On CBC, the Conservatives are committed to reviewing the mandate of CBC English television, including CBC News Network, as well as digital news in English. The platform added that the review would examine the viability of a “public interest model like PBS’s in the United States, ensuring that it no longer competes with Canadian private broadcasters and digital providers.”
They also provide a separate legal and administrative structure for Radio-Canada, while ensuring that the French-language broadcaster does not charge user fees for its streaming services or operate a sponsored content department.
In an announcement in Saint John earlier this week, O’Toole said he didn’t believe CBC would have to compete with the private sector in certain areas.
“The public interest mandate is essential for rural communities to be connected, for keeping Canadians informed, and that’s the public interest side that I love,” he said.
“What I don’t like is competition with the private sector that’s hanging by a thread …
He also reaffirmed that his government would end public financial support for the media.
“We also need to seek to end direct government support for the media, but work with them to try to make sure they move to the digital space, to this new media environment,” he said. “We need to level the playing field with America’s web giants, and we will, while protecting free speech and internet freedom.”
The NDP also promises changes to the Broadcasting Act, in order to create “a level playing field between Canadian broadcasters and foreign streaming giants,” according to its platform.
The platform says the party will force Netflix, Facebook, Google and other digital media companies to pay corporate taxes and contribute Canadian content in English and French.
“Most Canadians now get their news from Facebook, and Netflix is the largest broadcaster in the country,” the platform said. “But despite the Liberals’ promise to act, these web giants still don’t pay the same taxes or help fund Canadian content the way traditional media do.”
The party says it will prioritize partnerships with independent Canadian producers and increased funding for Telefilm and the Canada Media Fund, although it does not specify how much.
The NDP pledges to increase funding for CBC and Radio-Canada “to help undo the damage caused by decades of budget cuts under Liberal and Conservative governments.” The platform does not specify an amount.
But in an interview with the Friends of Canadian Broadcasting advocacy group, Singh said he would consider taking funding for the public broadcaster to levels seen in other countries.
“I want us to get to a point where we are not among the least funded in the world.
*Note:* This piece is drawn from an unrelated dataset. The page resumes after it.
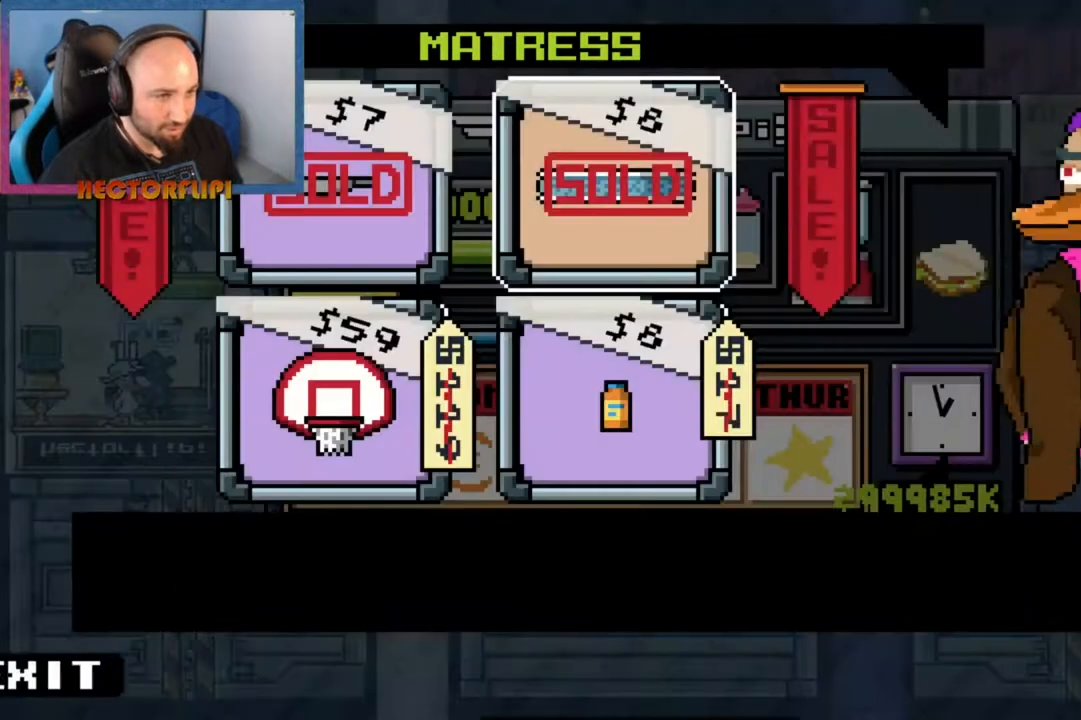
{"buttons": [], "left_stick": "center", "right_stick": "center", "events": [[17, "A", "up"], [83, "A", "down"], [167, "A", "up"], [217, "left_stick", "down"], [383, "A", "down"], [383, "left_stick", "center"], [483, "A", "up"]]}
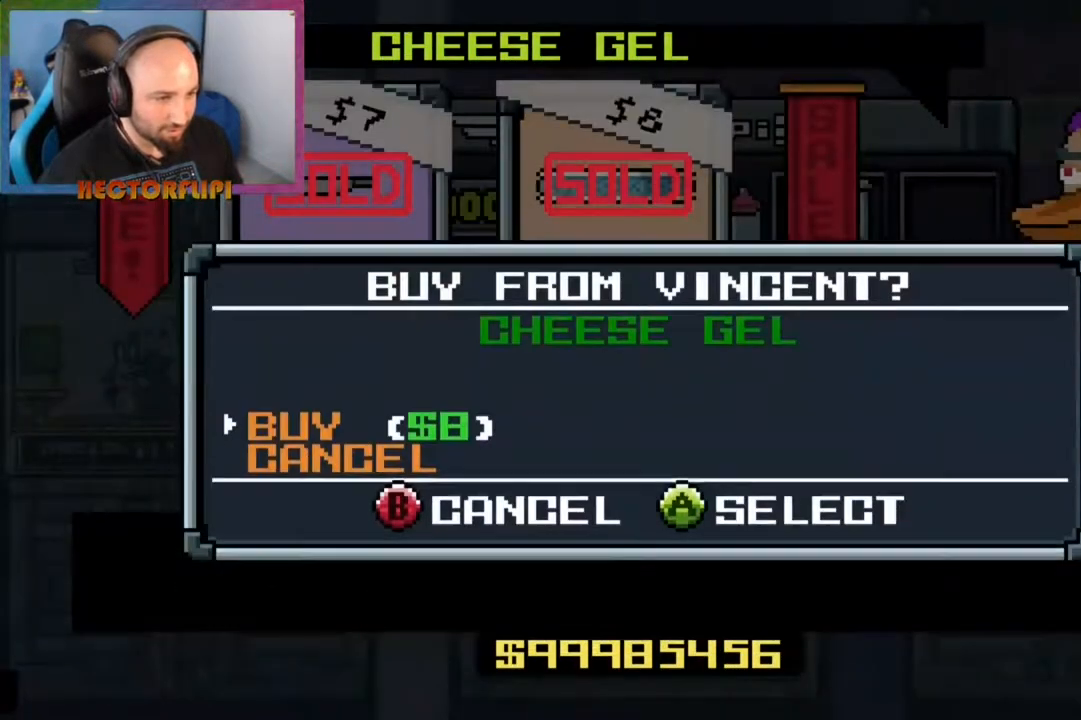
{"buttons": [], "left_stick": "center", "right_stick": "center", "events": [[50, "A", "down"], [150, "A", "up"], [333, "left_stick", "left"], [367, "A", "down"], [433, "left_stick", "center"], [483, "A", "up"]]}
We have to be competitive with what other jurisdictions are doing.… We want to have properly funded and well funded public broadcasting,” he said. -he declares. noted. “I am definitely ready to raise [funding]. “
The People’s Party said during the campaign that it would end the media bailout “to ensure Canada has a free and independent press,” according to a party press release.
As for CBC / Radio-Canada, either the People’s Party would fund and privatize it, or they would change the funding model to a partially donor-driven funding model, like those of NPR and PBS in the United States. .
“What we need are free and independent media, not media that depend on the government for their survival and profitability,” PPC leader Maxime Bernier said in a statement.
The Green Platform says the party supports the regulation of social media platforms and streaming services through the CRTC “as provided for in Bill C-10.”
The party also wants the CRTC to reserve more bandwidth for independent and not-for-profit stations, and pledges to create an independent commission to study the concentration of media ownership in Canada.
Regarding CBC, the party said it would “provide stable core funding” for CBC’s English and French operations, but also wanted to see Indigenous language programs and programs that encourage language learning. indigenous.